Jeudi 18 février 2010 4 18 /02 /2010 22:00
Une petite brève lue aujourd'hui et qui fait bien rigoler...

Une note interne de l'Assemblée Nationale a annoncé aux parlementaires et fonctionnaires de cette noble institution que, désormais, un système de blocage empêchera toute connexion depuis l'Assemblée sur des sites pornographiques. Jusque-là, rien de bien amusant, juste une petite victoire de plus de la  pudibonderie. Car, au fond, ils sont majeurs les députés, ils peuvent bien faire ce qu'ils veulent de leurs soirées !
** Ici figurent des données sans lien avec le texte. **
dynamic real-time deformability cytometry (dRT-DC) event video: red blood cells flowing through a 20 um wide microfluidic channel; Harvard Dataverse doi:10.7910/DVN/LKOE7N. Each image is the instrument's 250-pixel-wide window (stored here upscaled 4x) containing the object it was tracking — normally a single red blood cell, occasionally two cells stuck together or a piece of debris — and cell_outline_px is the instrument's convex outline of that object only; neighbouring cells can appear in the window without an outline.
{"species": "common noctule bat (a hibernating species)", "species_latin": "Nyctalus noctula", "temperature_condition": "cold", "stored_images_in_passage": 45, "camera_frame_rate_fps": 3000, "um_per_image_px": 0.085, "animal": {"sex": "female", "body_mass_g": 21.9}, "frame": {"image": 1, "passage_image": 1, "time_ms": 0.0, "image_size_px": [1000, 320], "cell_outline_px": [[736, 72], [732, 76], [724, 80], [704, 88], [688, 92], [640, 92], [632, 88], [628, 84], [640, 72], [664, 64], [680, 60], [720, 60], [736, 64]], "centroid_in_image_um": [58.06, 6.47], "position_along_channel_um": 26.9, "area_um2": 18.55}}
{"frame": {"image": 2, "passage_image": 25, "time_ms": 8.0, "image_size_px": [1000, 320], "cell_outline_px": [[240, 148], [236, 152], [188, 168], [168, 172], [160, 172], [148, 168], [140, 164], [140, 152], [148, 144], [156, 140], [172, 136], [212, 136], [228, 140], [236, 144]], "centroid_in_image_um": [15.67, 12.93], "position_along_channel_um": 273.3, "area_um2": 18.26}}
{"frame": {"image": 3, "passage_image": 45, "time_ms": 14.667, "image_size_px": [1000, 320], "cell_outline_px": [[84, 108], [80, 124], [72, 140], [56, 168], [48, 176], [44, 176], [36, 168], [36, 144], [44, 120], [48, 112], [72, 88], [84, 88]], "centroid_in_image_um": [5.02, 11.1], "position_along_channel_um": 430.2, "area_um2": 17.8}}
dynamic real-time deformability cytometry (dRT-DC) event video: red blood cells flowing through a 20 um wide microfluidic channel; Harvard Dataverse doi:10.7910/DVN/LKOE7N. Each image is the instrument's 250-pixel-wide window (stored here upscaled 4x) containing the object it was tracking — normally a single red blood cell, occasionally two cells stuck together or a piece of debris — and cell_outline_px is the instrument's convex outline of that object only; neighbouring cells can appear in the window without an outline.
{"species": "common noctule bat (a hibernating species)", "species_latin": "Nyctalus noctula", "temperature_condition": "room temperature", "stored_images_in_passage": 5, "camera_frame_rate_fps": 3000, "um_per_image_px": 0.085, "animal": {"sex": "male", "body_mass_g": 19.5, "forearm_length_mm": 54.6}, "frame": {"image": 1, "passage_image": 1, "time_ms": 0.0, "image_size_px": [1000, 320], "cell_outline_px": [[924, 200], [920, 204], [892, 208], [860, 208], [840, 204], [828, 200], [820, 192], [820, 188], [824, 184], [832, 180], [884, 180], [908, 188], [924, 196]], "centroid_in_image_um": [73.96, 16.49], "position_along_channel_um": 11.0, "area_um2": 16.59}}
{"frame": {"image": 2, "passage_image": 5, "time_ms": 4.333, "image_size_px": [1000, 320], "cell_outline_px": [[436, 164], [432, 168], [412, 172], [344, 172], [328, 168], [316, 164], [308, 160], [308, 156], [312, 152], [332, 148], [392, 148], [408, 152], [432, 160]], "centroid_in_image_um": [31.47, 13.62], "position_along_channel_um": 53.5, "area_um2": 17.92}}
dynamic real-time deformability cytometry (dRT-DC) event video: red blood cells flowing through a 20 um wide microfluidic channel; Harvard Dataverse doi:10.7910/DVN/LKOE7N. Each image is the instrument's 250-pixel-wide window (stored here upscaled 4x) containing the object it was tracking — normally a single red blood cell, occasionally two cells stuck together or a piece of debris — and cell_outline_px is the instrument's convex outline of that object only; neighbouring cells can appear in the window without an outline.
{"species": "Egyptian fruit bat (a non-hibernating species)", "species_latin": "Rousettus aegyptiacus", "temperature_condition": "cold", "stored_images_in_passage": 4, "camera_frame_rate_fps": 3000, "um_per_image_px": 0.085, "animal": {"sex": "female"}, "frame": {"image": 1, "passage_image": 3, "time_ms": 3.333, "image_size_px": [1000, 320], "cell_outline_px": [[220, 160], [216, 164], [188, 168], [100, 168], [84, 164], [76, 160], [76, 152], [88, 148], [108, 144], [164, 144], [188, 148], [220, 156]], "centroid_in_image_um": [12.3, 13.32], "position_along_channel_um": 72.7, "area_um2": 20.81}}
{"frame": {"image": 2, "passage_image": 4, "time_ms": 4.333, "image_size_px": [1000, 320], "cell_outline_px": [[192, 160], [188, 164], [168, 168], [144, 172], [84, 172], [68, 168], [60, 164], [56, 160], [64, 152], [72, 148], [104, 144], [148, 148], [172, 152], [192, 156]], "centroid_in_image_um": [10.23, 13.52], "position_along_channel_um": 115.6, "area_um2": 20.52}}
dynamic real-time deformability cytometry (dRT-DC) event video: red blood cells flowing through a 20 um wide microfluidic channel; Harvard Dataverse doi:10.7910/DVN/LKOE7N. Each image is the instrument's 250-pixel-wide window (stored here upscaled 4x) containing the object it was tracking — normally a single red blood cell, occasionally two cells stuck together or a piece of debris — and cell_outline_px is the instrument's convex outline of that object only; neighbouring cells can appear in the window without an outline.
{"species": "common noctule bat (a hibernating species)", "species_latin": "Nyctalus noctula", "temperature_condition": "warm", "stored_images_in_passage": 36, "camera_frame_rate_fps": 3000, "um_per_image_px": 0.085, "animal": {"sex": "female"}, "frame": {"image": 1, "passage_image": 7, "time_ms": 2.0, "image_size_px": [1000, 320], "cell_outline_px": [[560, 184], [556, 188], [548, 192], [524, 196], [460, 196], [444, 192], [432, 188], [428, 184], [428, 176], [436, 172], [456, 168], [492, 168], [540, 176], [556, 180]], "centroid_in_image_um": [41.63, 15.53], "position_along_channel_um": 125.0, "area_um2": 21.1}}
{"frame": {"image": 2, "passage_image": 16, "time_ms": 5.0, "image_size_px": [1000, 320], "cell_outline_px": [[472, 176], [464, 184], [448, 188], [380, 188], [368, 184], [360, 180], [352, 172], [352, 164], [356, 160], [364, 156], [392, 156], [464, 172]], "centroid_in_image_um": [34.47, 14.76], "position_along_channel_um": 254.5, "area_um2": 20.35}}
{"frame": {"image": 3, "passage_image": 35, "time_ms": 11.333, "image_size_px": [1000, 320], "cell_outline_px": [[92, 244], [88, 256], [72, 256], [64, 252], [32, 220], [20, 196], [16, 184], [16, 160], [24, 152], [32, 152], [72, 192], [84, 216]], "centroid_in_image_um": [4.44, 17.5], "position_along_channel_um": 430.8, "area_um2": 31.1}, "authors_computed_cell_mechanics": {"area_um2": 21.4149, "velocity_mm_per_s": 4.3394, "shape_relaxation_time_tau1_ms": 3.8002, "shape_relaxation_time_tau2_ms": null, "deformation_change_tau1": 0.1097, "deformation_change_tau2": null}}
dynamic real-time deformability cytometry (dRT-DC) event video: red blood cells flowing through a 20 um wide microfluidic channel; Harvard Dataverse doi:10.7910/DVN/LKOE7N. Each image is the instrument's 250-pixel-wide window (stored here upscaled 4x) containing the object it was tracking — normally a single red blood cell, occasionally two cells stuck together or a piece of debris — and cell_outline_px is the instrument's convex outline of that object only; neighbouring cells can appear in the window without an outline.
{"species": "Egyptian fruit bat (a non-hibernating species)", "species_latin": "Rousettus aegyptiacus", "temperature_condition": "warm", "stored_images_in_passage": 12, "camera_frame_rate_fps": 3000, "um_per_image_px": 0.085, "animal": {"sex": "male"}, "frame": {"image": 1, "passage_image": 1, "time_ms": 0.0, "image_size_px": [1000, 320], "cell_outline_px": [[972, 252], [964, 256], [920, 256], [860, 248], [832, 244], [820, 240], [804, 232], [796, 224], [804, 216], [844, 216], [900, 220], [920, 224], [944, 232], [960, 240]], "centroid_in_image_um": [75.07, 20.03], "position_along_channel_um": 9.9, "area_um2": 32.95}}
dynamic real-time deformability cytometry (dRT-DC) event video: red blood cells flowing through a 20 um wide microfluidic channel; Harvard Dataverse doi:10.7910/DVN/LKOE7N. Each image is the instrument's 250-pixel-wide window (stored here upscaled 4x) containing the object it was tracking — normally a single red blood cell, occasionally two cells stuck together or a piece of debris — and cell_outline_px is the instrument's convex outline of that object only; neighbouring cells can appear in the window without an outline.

Là où ça devient amusant, c'est que les tribunaux commencent à être saisis de dossiers sur ce thème. Par exemple, un salarié peut-il être licencié parce qu'il regarde des sites X depuis son bureau (dans les entreprises où l'usage modéré du Net à des fins personnels est toléré) ? La société française se pose des questions biens essentielles ! Heureusement, ça change des fast-food halal, des militantes NPS voilées et tous ces autres sujets, anecdotiques, mais dont l'intelligentsia fait des montagnes et se complaît en joutesneuro-masturbatoires. Au moins, là, on parle de ces messieurs de pouvoir et de sites coquins ! C'est plus sympa... Et moins dangeureux à traiter face aux autoproclamés "penseurs libres" !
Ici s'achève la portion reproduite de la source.